Price Transparency

New Hampshire Price Transparency Website Could Be Model for Other States

New Hampshire's creation of a price transparency website for health care services suggests publishing payment rates can affect negotiations between insurers and providers, Modern Healthcare reports.

Background

New Hampshire's HealthCost website uses information from the state's all-payer claims database -- the Comprehensive Health Care Information System -- to provide consumers with estimates of insurer and out-of-pocket costs for health care services.

The website, which launched in February 2007, aims to define the real prices of health care services. In the last quarter, about 2,800 individuals visited the website.  

Earlier this month, New Hampshire earned the only "A" grade in the Catalyst for Payment Reform and Health Care Incentives Improvement Institute's annual report card highlighting state transparency efforts.

Results From N.H. Initiative

Although NH HealthCost was designed for consumers, insurers and providers have an especially critical stake in the initiative. 

According to Modern Healthcare, New Hampshire's price transparency initiative has spurred new models for insurance plan benefits, prompting consumers to seek out lower-cost care settings and hospitals to provide patients with more affordable care settings. HealthCost also has driven insurers to offer incentives to members who choose lower-cost care sites, such as an ambulatory surgery center instead of a facility within a hospital.

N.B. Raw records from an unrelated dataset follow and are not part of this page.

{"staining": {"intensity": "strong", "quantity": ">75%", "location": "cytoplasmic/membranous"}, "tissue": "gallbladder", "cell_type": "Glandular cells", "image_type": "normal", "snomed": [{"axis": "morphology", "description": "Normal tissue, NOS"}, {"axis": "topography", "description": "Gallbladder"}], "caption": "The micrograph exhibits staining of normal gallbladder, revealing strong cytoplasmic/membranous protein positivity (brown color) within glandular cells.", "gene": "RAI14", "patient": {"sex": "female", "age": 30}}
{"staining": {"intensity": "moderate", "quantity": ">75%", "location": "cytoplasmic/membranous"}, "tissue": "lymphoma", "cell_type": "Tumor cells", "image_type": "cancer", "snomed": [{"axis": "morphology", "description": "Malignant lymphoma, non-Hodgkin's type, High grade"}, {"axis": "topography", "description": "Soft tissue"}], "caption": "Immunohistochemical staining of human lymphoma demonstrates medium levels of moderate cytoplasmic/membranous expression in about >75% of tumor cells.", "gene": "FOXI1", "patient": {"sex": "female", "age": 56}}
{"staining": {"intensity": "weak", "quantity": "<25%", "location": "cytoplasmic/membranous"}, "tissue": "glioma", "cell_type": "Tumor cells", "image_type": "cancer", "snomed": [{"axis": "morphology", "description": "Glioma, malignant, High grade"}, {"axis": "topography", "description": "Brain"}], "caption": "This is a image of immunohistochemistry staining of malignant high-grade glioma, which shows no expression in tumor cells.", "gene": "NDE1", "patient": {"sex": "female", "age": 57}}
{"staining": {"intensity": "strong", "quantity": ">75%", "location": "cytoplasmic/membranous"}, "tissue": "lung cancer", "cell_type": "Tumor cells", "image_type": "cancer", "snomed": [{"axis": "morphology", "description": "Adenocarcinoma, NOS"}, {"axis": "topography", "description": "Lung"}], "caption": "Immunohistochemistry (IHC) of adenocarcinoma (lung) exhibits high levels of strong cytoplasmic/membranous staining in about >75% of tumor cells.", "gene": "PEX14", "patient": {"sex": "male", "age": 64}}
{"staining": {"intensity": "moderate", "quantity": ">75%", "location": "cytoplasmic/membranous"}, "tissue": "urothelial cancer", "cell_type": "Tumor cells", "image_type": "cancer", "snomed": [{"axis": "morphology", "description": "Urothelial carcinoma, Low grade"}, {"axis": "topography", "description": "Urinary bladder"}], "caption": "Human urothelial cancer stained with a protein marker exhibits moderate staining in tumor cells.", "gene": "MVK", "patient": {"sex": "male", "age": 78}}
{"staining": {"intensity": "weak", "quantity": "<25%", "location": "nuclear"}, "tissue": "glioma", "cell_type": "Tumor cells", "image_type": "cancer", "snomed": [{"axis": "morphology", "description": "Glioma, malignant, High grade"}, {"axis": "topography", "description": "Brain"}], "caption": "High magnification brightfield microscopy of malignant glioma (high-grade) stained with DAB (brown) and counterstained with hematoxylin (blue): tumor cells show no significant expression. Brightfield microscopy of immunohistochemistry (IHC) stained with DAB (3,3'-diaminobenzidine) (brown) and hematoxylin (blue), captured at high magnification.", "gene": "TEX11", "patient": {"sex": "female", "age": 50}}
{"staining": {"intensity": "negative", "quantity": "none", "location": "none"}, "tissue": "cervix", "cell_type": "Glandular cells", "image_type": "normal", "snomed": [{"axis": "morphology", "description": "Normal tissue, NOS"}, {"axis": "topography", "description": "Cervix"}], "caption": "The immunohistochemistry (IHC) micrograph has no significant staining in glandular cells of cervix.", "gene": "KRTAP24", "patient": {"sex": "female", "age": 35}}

A 2014 study conducted by Mathematica Policy Research found the price transparency initiative is at least partly responsible for health plan designs in New Hampshire to develop faster than those in other areas of the U.S., and has forced several high-cost providers to lower their rates.

Critics note that New Hampshire's initiative is limited by a lack of competition among hospitals in the state. However, as more states seek to increase pricing transparency, New Hampshire's effort is being seen as a model (Kutscher, Modern Healthcare, 7/18).